Many rivals were angered that the Wagner Group consistently outshone Russia’s regular army forces, that Prigozhin had recruited the best veterans and paid them more Rheingold. They were even more angered that the Wagnerites shot down a Russian military aircraft during their march on Moscow. If not initiated by Putin, this may have been a very specific form of Gerasimovian–Shoiguesque retribution.

Perhaps it is also no coincidence that yesterday morning, before the Mystery of the Flaming Embraer, news broke of the sacking of General Sergei Surovikin, head of Russian Air and Space Forces. This could have been a reward for the crash landing of his lunar module on the moon’s surface, a misfortune spectacularly upstaged by the successful arrival of India’s moonshot rocket on the lunar south pole. It might instead be connected with Surovikin’s well-known support for Wagner, with the ripples this caused in the Russian Defence Ministry.

The high-profile general had a reputation for speaking his mind after four decades of army service, with many supporters at every level. Various reports have him demoted, interrogated or imprisoned, but he has not been seen in public since the day of the so-called “mutiny”, led by his Wagnerian friend Prigozhin. Perhaps there is a broader Stalinist purge under way of Russia’s military ranks, as the winners of this game of Russian Roulette shuffle their chairs closer to their leader. Several others, including Surovikin’s able deputy, Andrey Yudin, and a vice-chief of military intelligence, Vladimir Alexeyev, seem also to have vanished from the public eye. This is a time when loyalty triumphs over competence.

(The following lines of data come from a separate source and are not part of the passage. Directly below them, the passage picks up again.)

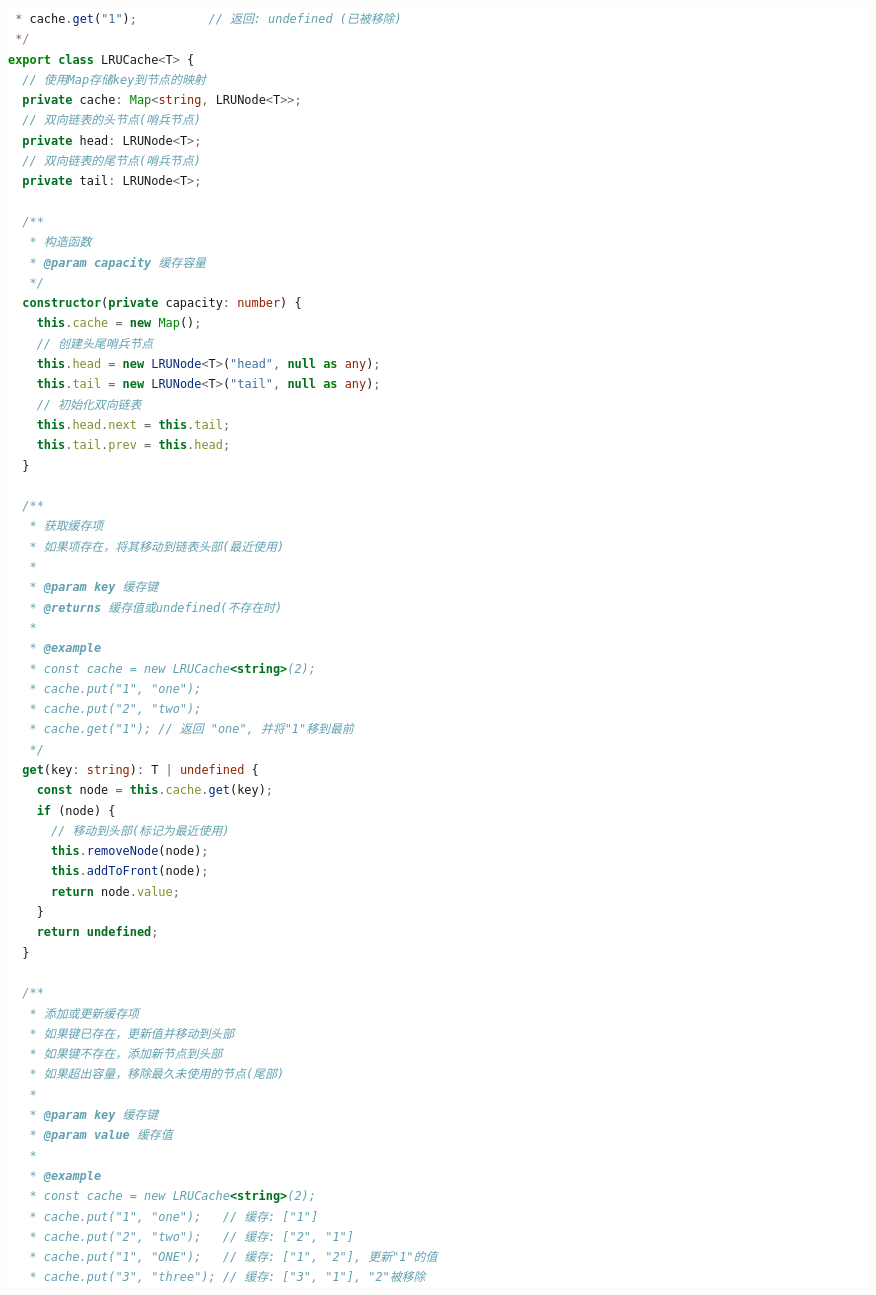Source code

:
 ```ts
 * cache.get("1");          // 返回: undefined (已被移除)
 */
export class LRUCache<T> {
  // 使用Map存储key到节点的映射
  private cache: Map<string, LRUNode<T>>;
  // 双向链表的头节点(哨兵节点)
  private head: LRUNode<T>;
  // 双向链表的尾节点(哨兵节点)
  private tail: LRUNode<T>;
  
  /**
   * 构造函数
   * @param capacity 缓存容量
   */
  constructor(private capacity: number) {
    this.cache = new Map();
    // 创建头尾哨兵节点
    this.head = new LRUNode<T>("head", null as any);
    this.tail = new LRUNode<T>("tail", null as any);
    // 初始化双向链表
    this.head.next = this.tail;
    this.tail.prev = this.head;
  }

  /**
   * 获取缓存项
   * 如果项存在，将其移动到链表头部(最近使用)
   * 
   * @param key 缓存键
   * @returns 缓存值或undefined(不存在时)
   * 
   * @example
   * const cache = new LRUCache<string>(2);
   * cache.put("1", "one");
   * cache.put("2", "two");
   * cache.get("1"); // 返回 "one", 并将"1"移到最前
   */
  get(key: string): T | undefined {
    const node = this.cache.get(key);
    if (node) {
      // 移动到头部(标记为最近使用)
      this.removeNode(node);
      this.addToFront(node);
      return node.value;
    }
    return undefined;
  }

  /**
   * 添加或更新缓存项
   * 如果键已存在，更新值并移动到头部
   * 如果键不存在，添加新节点到头部
   * 如果超出容量，移除最久未使用的节点(尾部)
   * 
   * @param key 缓存键
   * @param value 缓存值
   * 
   * @example
   * const cache = new LRUCache<string>(2);
   * cache.put("1", "one");   // 缓存: ["1"]
   * cache.put("2", "two");   // 缓存: ["2", "1"]
   * cache.put("1", "ONE");   // 缓存: ["1", "2"], 更新"1"的值
   * cache.put("3", "three"); // 缓存: ["3", "1"], "2"被移除
```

Maybe empty tenth-floor windows, polonium tea or 9mm lead poisoning await them, for whatever the cause and outcome, whether they are dead or alive, the Führer-like diktat from the Kremlin is loud and clear. “Never, ever disagree with me.” We have witnessed over two decades of mysterious poisonings, stabbings, hospital deaths, heart attacks, road crashes and accidents, involving windows, stairs and a wide range of domestic appliances, afflicting those even remotely connected with Vladimir Putin. The office for the promotion of military staff amounts to a revolving door. The accompanying theatricals are far beyond any Hollywood scriptwriter’s wettest of dreams.

As of today, the gloves are off. Mr Putin no longer cares who he kills, or that the world knows he is a killer. The Prigozhin drama resembles that major internal security milestone of the last century, known as the “Night of the Long Knives”. On 30 June 1934, Hitler purged the leadership of his own faithful Sturmabteilung (SA) stormtroopers. Executed by Himmler’s Schutzstaffel (SS), the brown-shirts were eliminated in response to fears that they were about to become the new power-brokers of Nazi Germany. The SS did the dirty work on behalf of the Reichswehr, the armed forces. Here, in their fears of Wagner’s dominance, we appear to have a similar score-settling by factions loyal to Putin and his secret police, the FSB.

We may never know the true facts, but 23 August 2023 may have seen the zenith of overt Russian knifework — or it may be just the beginning.